Confluent Forms LLC, located in Easthampton MA, is a boutique branding, graphic design, web design, web development, Blogger development, and PHP/MySQL application development firm providing services to customers from the Fortune 100 to local non-profit organizations and academic institutions. Serving Western Massachusetts and beyond.

Don't lament an unfilled need; fill that niche yourself

by on May 20, 2010
Last updated on
Have you ever found yourself saying "I wish there was someone that did [insert]"? You then scramble around, ask a few people, put out a few inquiries, perhaps run a google search, and low and behold, nothing. Without thinking much about it, you just stumbled upon an untapped opportunity. You've identified there was a need (because you just wanted it), and you've also, in a quick way, demonstrated that there was a lack of providers for that need. But that's often where the thought process stops. You might lament the fact that nobody is doing this thing that you've identified a need for, perhaps vent your frustration in a blog article or twitter post that you can't find this/that close to you, and then move on, perhaps missing out on a golden opportunity.
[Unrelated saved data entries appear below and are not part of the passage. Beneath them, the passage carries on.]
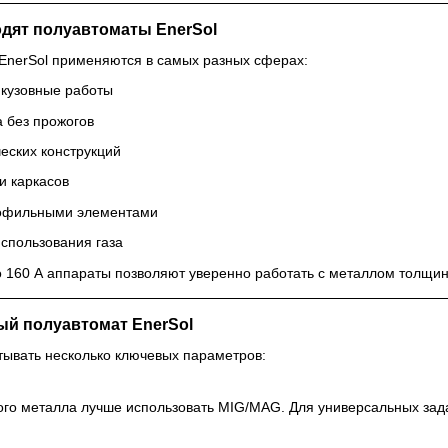
одят полуавтоматы EnerSol
EnerSol применяются в самых разных сферах:
 кузовные работы
а без прожогов
еских конструкций
и каркасов
рофильными элементами
спользования газа
 160 А аппараты позволяют уверенно работать с металлом толщин
ый полуавтомат EnerSol
тывать несколько ключевых параметров:
кого металла лучше использовать MIG/MAG. Для универсальных за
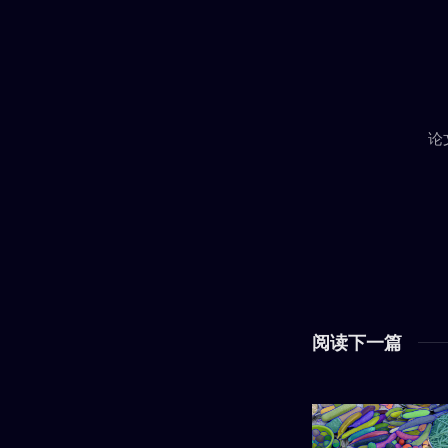
论
阅读下一篇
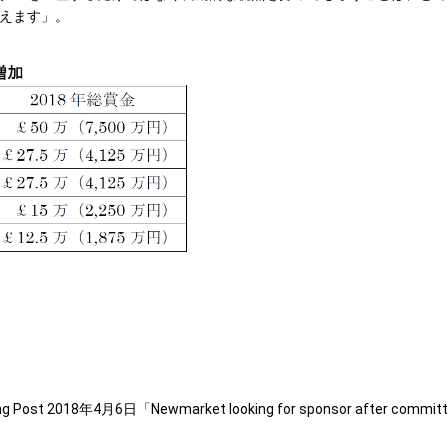
えます」。
g Post 2018年4月6日「Newmarket looking for sponsor after commi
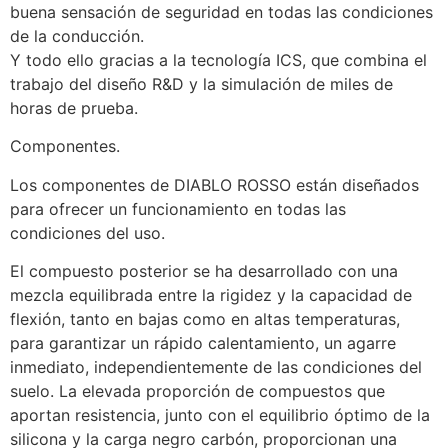
buena sensación de seguridad en todas las condiciones
de la conducción.
Y todo ello gracias a la tecnología ICS, que combina el
trabajo del diseño R&D y la simulación de miles de
horas de prueba.
Componentes.
Los componentes de DIABLO ROSSO están diseñados
para ofrecer un funcionamiento en todas las
condiciones del uso.
El compuesto posterior se ha desarrollado con una
mezcla equilibrada entre la rigidez y la capacidad de
flexión, tanto en bajas como en altas temperaturas,
para garantizar un rápido calentamiento, un agarre
inmediato, independientemente de las condiciones del
suelo. La elevada proporción de compuestos que
aportan resistencia, junto con el equilibrio óptimo de la
silicona y la carga negro carbón, proporcionan una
Lots of people express their desire to one day start their own business but feel that they haven't found "the Idea" that will lead them to the Promised Land of Entrepreneurship and Small Business Ownership. What most people fail to realize is that the Idea doesn't have to be amazing, it doesn't have to be entirely unique, and it doesn't even have to be grand in scale; the only business requirement is that it fills a Need.

The Valley Art Share, finding and filling a role

In 2008, the Commonwealth Center for Change approached the Northampton Arts Council. The Center lamented that there wasn't a good place for artists to post public profiles, discuss issues, and advertise their events in to a public events calendar. At first they wanted the Arts Council to fill this role, but the Council, due to limited budget and staffing, couldn't take on more work. The Arts Council encouraged the Center to create the site themselves; they then asked the Arts Council for a grant to make the site. Julia Handschuh, now the co-Director, and I sat down for a brainstorming meeting and we arrived at Ning, a free/low-cost system that enabled the organization to quickly, easily and inexpensively (almost free) set up the site that was named the Valley Art Share.

The site has been live for over a year and can be called nothing less than a success. Artists and arts organizations continue to join, events are published, profiles expanded upon, and discussions flourish. A need was filled by an organization with initiative.

My own example

My web design firm is a small business, and as such, our sales strategy has to be exceptionally organic yet targeted so that we're not wasting valuable time chasing dead-end leads. In the early stages of our company we chased any lead that we could find, paid for expensive Request for Proposal and lead-generating services to bring us potential projects, and even tried the cold-calling route. We often found great RFPs that we were qualified for, but found out about them too late. The lead-generation services we paid hundreds and thousands of dollars for turned up few projects that we could bid on. And nothing is truly as dispiriting as cold-calling. There was nowhere on the market that was compiling RFPs and providing them for a reasonable price.

This was our "A HA!" moment. Being that we're a web development firm it wasn't hard to create a website that was equipped for the task, and we realized that if we were having this trouble, there were probably hundreds and thousands of other sales teams having the same trouble. So, frustrated by the lack of return on investment on these costly services and wastes of time, we created a site called the RFP Database. We initially populated it with RFPs that we found in our searches for projects but that weren't good fits for our company. We encouraged others to do that same. That site has grown to over 70,000 registered users, has announced over 25,000 RFPs with an average of 400 new RFPs each week (~$1 billion in opportunities), and has grown steadily since its inception. It fills a need, while doing so with a unique value proposition that makes everyone's ROI calculations jump in favor of joining ($2 for a $1,000,000 lead? a no-brainer).

Put your talents and interests to good use

Perhaps you're a restaurateur, have you noticed that the your area doesn't seem to have a good Jewish deli? Or maybe you're a real estate mogul or venture capitalist; the lack of small-sized office spaces and incubator spaces is frustrating. Or dance classes, or book groups, or wedding planning, or what have you. Whenever you have a frustration from being unable to find something, you're simply identifying a need. And if you have that need, others likely do too.

So why not lead the effort? Write down your idea in as much detail as possible. Determine what it would need to exist. Does it need a store front, a storage space, a website... is it something you can do from home in your spare time or something that you'd have to take a plunge to accomplish? Could you do it yourself or would you need to partner with someone else? How much investment is needed in time and money? Are there people or organizations that you could reach out to that might be interested in partnering with you on this idea who could lessen your exposure or make it happen faster?

You can also approach it from the other angle of "what service can I provide that nobody else seems to be providing?", "what do I wish I could drive down the street to get instead of driving to Hartford?", or "what would I do more of if it was located nearby?".

Then take the plunge. Make it happen! Become a doer, a mover-and-shaker, an inspired individual on a mission. Create something that fills that need in your community and don't look back. It's not always so simple, but there is no harm in taking just that first step.